NVIDIA Omniverse is the company’s platform for digital worlds that it hopes will span everything from digital twins, to gaming, to simulations, and more.
During the keynote, it announced new features for the platform, including support for Ada Lovelace GPUs.
Eventually, Omniverse needs a cloud component for collaboration.
There we go.
This is the first of many cloud announcements that NVIDIA will be making today and in the future.
NVIDIA Drive Update with Thor
Previously, NVIDIA had Atlan scheduled for 2024.
Now it has Thor, at twice the performance of Atlan for the same time frame.
This will bring next-generation GPU, plus the new Grace Neoverse V2-powered cores, onto the next-generation robotics platform, past Orin, which is today’s platform.
Part of the idea here is that the new platform can be used to power infotainment as well as driving assist features. It also has multi-domain computing so it can run Linux, QNX, and Android, as examples, at the same time.
Today, there are many different computers in cars.
In the future, NVIDIA thinks that Thor can replace many if not all of them. That means lower power consumption and also lower weight/ packaging requirements for the computers as well as wiring.
NVIDIA says that the NVLink C2C was to help have multiple Thor chips connected for applications where more processing power is required.
NVIDIA said its current generation NVIDIA Drive Orin has over 40 design wins at this point.
Orin is in the Metropolis Edge AI Orin Server.
It is also at the heart of the NVIDIA IGX Orin. This is a mATX platform that combines two ConnectX-7 ports (400Gbps) and will be used in a number of new applications, including healthcare.
This IGX Orin is perhaps the most exciting platform at GTC 2022 aside from the RTX 4000 series.

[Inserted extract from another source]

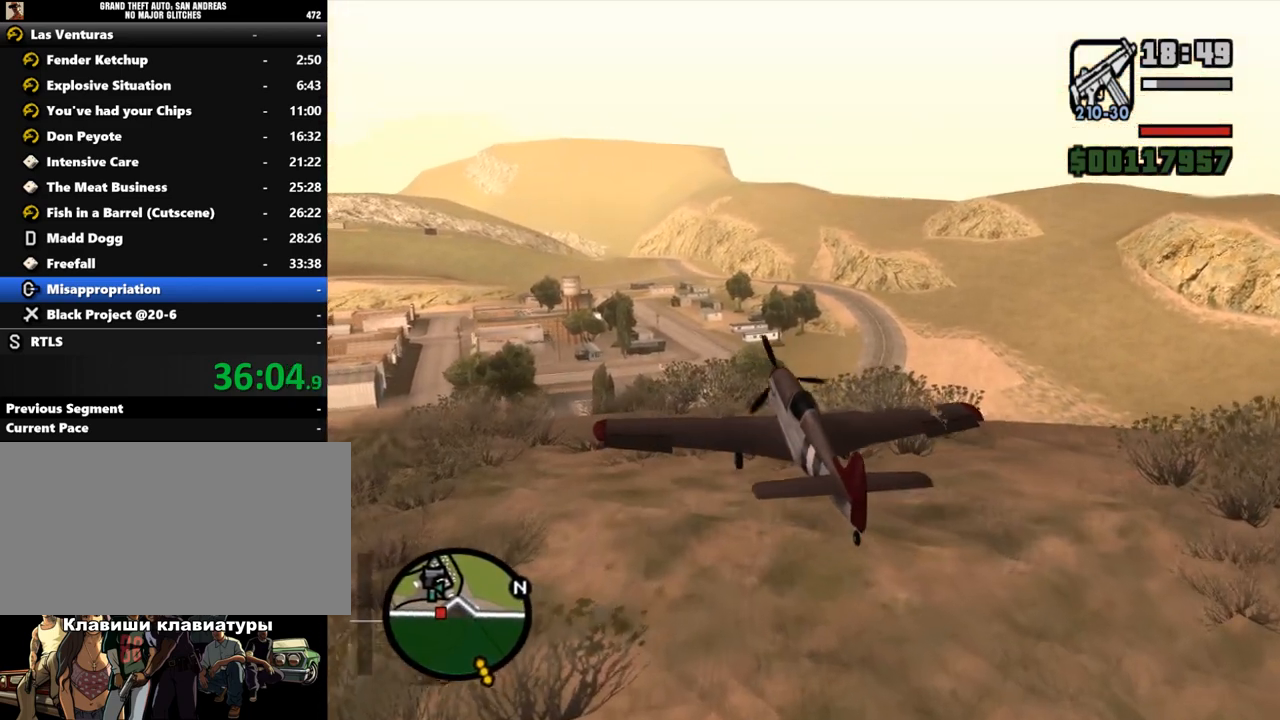
{"keys": ["down", "s"], "mouse": [], "events": []}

NVIDIA Isaac simulation for robotics is available as a cloud service as well.
NVIDIA Accelerated Computing Across the Datacenter Stack
This is the set up slide for the next section.

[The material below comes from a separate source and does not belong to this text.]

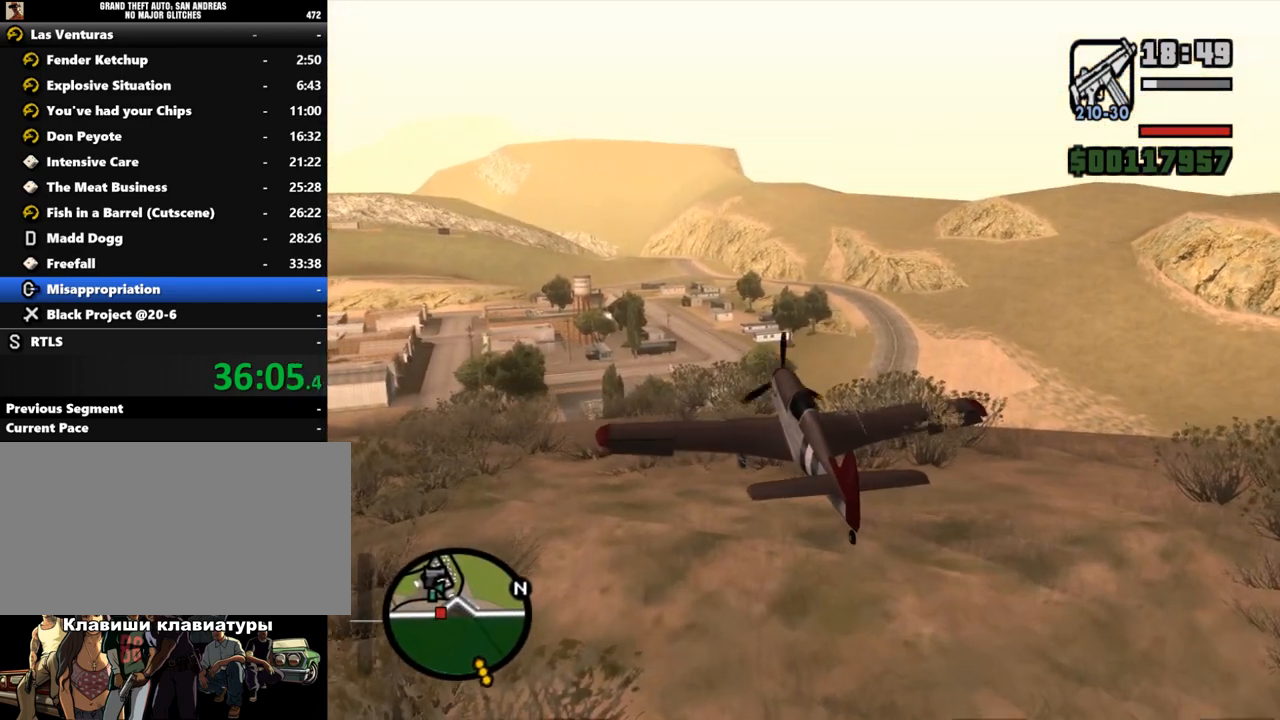
{"keys": ["down", "s"], "mouse": [], "events": []}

NVIDIA RAPIDS can be used on Windows WSL. It also supports Arm servers. The company says RAPIDS is also coming to Apache Spark.
The NVIDIA Triton inference server is expanding with 50 new features. That includes large language model inference.

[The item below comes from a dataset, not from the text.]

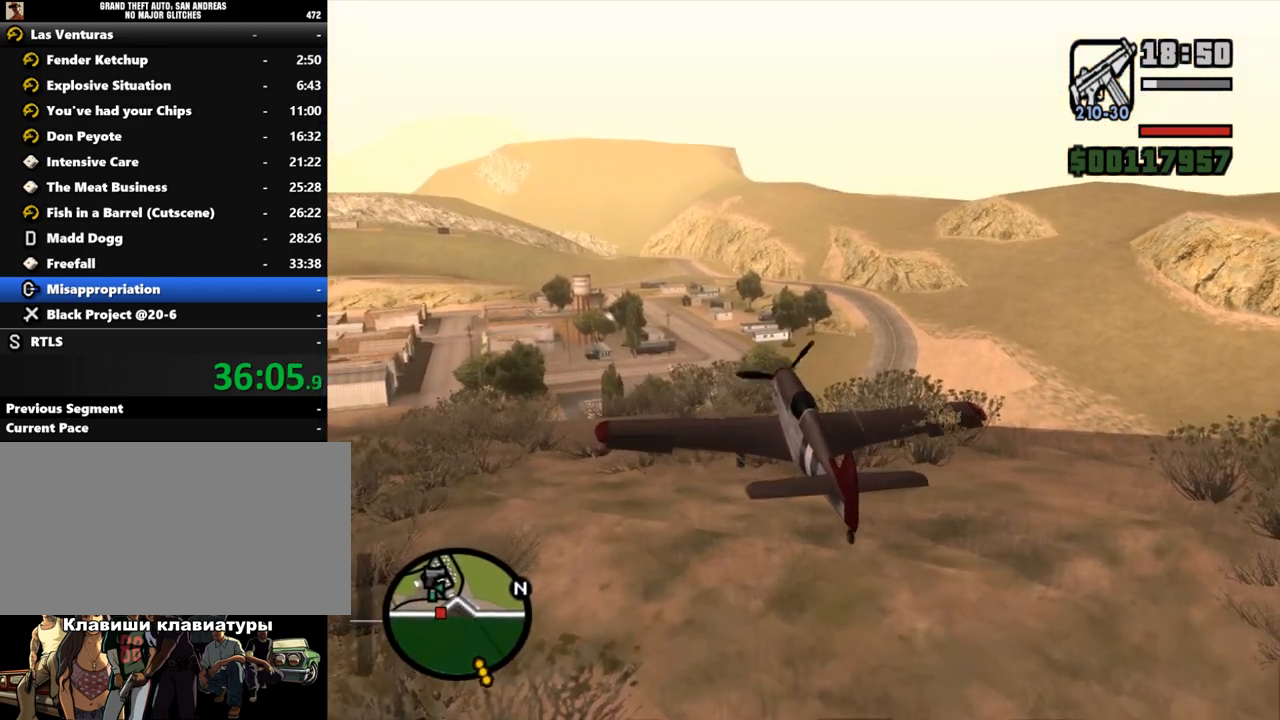
{"keys": ["down", "s"], "mouse": [], "events": []}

NVIDIA is going through software, and companies using NVIDIA’s software. We are going to skip these segments.
One of the bigger announcements is tied to large language models as they grow in complexity and scale.
NVIDIA is going to offer a service where it can take large language models and customize them given as few as 500 input pairs.
It will then offer the output as an API service. The advantage for a company is that they can train models without having big GPU clusters. For NVIDIA, this can be an extremely high-margin business as customers rely on it to host AI models at the heart of business functions.
NVIDIA will have another version of this for healthcare and things like drug discovery. That will be BioNeMo. Both NeMo services are going to be in preview running on a NVIDIA SuperPod in October 2022. NVIDIA says the H100 is ~5x faster than the A100 for large language models due to the transformer engine.
NVIDIA H100 in Production Update
On the NVIDIA H100 side, it is in production now. It will be shipping in October via the PCIe versions.
The HGX-based platforms with SXM modules will be in Q1 so that will include machines like the DGX H100.
Next NVIDIA Grace.
NVIDIA Grace Details
NVIDIA said that its upcoming Grace Hopper will be ideal for recommender systems where there is a greater need for fast memory than just memory capacity.
Here is the new Grace Hopper chip with the Arm Neoverse V2 cores:
Many of these specs we already had. NVIDIA is saying that systems with Grace Hopper will be available in 1H 2023. We take that to mean in Q2 2023.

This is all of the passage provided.